SÃO PAULO, SP (FOLHAPRESS) – A maestria artística da atriz Jéssica Teixeira foi lapidada em anos de aulas de música, canto, dança e pesquisas teatrais até chegar ao espetáculo “Monga”, criado, interpretado e dirigido por ela com dois objetivos principais: brilhar em cena e questionar padrões.
Habitante de um corpo estranho, como costuma descrever, Jéssica usa essa condição como matéria bruta para a construção da dramaturgia que tem como “nó poético” a história da mexicana Julia Pastrana (1834-1860), uma cantora e bailarina poliglota mundialmente conhecida como “mulher macaco” devido a uma condição genética rara, a hipertricose terminal, que deixava seu rosto e corpo cobertos de pelos.
Pastrana viveu apenas 26 anos, porém, o seu corpo mumificado seguiu sendo explorado durante 153 anos após a morte, exibido em uma cabine de vidro ao lado do filho que ela perdeu horas após o nascimento. Foi sepultada apenas em 2013, no México, após uma mobilização de artistas locais.
“Eu não tenho a intenção de apresentar uma biografia dessa importante multiartista e nem reconstruir o número que a deixou famosa e foi adotado em tantos circos. Meu maior objetivo é aumentar as chances de futuros mais dignos para corpos como os nossos na sociedade, no mercado de trabalho, na arte e na indústria cultural”, afirma a atriz.
Jéssica não reproduz o número de “freak show” que teve origem nas apresentações de Pastrana e optou por deixar tudo à mostra na performance solo de uma hora e meia.

§ **Tarefa 1**
Responda com base na reportagem sobre o espetáculo “Monga”:
(a) Quantos anos Julia Pastrana viveu?
(b) Em que ano e em que país ela foi sepultada?
(c) Qual é a duração da performance solo de Jéssica Teixeira?

Dados de compreensão de gráficos:
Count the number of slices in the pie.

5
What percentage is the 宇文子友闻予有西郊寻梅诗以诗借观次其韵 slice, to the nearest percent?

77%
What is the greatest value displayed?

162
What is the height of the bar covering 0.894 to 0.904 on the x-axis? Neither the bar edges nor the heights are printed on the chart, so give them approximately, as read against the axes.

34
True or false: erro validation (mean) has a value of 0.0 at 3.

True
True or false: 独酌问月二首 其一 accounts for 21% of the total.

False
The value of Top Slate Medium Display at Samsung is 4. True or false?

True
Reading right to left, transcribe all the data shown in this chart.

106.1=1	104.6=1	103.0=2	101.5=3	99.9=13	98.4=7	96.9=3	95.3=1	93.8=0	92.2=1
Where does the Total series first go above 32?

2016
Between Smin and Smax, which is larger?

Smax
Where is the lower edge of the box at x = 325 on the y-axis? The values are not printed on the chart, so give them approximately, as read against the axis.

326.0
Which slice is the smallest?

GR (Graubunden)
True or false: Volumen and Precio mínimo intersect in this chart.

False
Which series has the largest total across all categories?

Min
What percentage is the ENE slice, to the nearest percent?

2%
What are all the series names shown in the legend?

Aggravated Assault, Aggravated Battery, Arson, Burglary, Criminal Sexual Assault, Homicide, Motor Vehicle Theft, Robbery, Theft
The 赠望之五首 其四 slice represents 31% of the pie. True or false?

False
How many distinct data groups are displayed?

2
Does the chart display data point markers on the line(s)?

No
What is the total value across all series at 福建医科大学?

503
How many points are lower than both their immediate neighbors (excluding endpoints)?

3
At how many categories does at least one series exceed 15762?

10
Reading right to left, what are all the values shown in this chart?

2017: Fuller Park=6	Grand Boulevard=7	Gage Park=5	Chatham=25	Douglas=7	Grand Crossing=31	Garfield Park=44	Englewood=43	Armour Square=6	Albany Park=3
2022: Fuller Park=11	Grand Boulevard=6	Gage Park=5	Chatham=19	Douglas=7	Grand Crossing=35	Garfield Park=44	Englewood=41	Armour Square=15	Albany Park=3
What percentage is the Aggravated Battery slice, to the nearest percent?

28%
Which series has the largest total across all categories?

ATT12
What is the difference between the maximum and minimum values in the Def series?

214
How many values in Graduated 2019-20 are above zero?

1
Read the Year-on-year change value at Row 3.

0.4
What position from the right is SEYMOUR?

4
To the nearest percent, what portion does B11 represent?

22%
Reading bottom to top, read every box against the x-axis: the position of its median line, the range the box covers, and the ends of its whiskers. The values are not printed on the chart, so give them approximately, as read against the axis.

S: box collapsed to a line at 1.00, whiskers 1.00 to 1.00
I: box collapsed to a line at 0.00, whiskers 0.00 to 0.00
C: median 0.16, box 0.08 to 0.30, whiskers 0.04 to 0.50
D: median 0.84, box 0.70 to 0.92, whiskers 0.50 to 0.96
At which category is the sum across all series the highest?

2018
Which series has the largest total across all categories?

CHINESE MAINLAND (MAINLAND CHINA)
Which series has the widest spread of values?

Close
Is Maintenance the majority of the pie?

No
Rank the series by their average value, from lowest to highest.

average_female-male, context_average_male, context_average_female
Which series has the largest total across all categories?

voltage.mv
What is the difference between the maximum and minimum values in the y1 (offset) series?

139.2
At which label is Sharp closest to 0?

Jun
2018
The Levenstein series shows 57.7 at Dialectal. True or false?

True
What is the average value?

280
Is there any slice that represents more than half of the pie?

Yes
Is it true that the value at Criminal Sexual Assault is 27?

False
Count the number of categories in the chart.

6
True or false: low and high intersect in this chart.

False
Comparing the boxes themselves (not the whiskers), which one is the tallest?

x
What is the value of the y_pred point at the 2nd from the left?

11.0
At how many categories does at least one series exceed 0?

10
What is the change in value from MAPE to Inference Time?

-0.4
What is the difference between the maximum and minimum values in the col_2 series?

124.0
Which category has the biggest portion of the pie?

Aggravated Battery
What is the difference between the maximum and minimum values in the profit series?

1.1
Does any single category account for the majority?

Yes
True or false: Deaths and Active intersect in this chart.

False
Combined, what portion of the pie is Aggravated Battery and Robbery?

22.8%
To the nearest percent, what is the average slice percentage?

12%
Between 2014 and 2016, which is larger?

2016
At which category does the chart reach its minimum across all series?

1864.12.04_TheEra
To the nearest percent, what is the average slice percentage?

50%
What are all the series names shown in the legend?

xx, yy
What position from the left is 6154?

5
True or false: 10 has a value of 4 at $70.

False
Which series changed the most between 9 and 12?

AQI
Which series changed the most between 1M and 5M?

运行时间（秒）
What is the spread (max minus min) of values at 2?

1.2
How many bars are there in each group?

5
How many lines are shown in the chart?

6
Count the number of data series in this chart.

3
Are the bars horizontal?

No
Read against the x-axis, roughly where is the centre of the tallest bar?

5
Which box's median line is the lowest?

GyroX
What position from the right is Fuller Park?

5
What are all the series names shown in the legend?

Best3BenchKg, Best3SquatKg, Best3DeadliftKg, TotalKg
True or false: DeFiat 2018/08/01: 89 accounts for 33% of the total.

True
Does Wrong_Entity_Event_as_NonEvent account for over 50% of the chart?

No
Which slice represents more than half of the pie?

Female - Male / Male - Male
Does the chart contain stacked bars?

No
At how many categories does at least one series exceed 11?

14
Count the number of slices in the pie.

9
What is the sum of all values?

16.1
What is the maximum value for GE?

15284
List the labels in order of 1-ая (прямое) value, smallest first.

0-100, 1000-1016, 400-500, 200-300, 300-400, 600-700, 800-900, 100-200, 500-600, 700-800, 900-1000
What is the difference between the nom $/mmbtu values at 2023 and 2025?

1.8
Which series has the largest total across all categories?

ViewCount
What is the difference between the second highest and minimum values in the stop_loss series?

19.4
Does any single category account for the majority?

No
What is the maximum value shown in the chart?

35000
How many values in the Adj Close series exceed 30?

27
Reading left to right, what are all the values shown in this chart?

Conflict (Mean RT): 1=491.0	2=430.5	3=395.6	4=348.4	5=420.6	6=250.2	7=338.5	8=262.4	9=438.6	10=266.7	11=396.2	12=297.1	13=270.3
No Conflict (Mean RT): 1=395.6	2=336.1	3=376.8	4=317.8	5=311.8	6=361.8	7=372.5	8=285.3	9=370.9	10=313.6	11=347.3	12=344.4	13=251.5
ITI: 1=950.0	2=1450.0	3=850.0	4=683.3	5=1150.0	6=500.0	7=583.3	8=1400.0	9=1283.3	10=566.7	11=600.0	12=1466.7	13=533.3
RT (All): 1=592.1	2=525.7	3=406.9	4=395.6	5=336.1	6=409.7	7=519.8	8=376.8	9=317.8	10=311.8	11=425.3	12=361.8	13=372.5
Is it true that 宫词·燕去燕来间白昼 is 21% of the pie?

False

§ **Tarefa 2**
Por favor, mostre todas as linhas acima que contêm a palavra "Park". Maiúsculas e minúsculas fazem diferença.

§ **Resposta esperada 1**
(a) 26 anos.
(b) Em 2013, no México.
(c) Uma hora e meia.

§ **Resposta esperada 2**
2017: Fuller Park=6	Grand Boulevard=7	Gage Park=5	Chatham=25	Douglas=7	Grand Crossing=31	Garfield Park=44	Englewood=43	Armour Square=6	Albany Park=3
2022: Fuller Park=11	Grand Boulevard=6	Gage Park=5	Chatham=19	Douglas=7	Grand Crossing=35	Garfield Park=44	Englewood=41	Armour Square=15	Albany Park=3
What position from the right is Fuller Park?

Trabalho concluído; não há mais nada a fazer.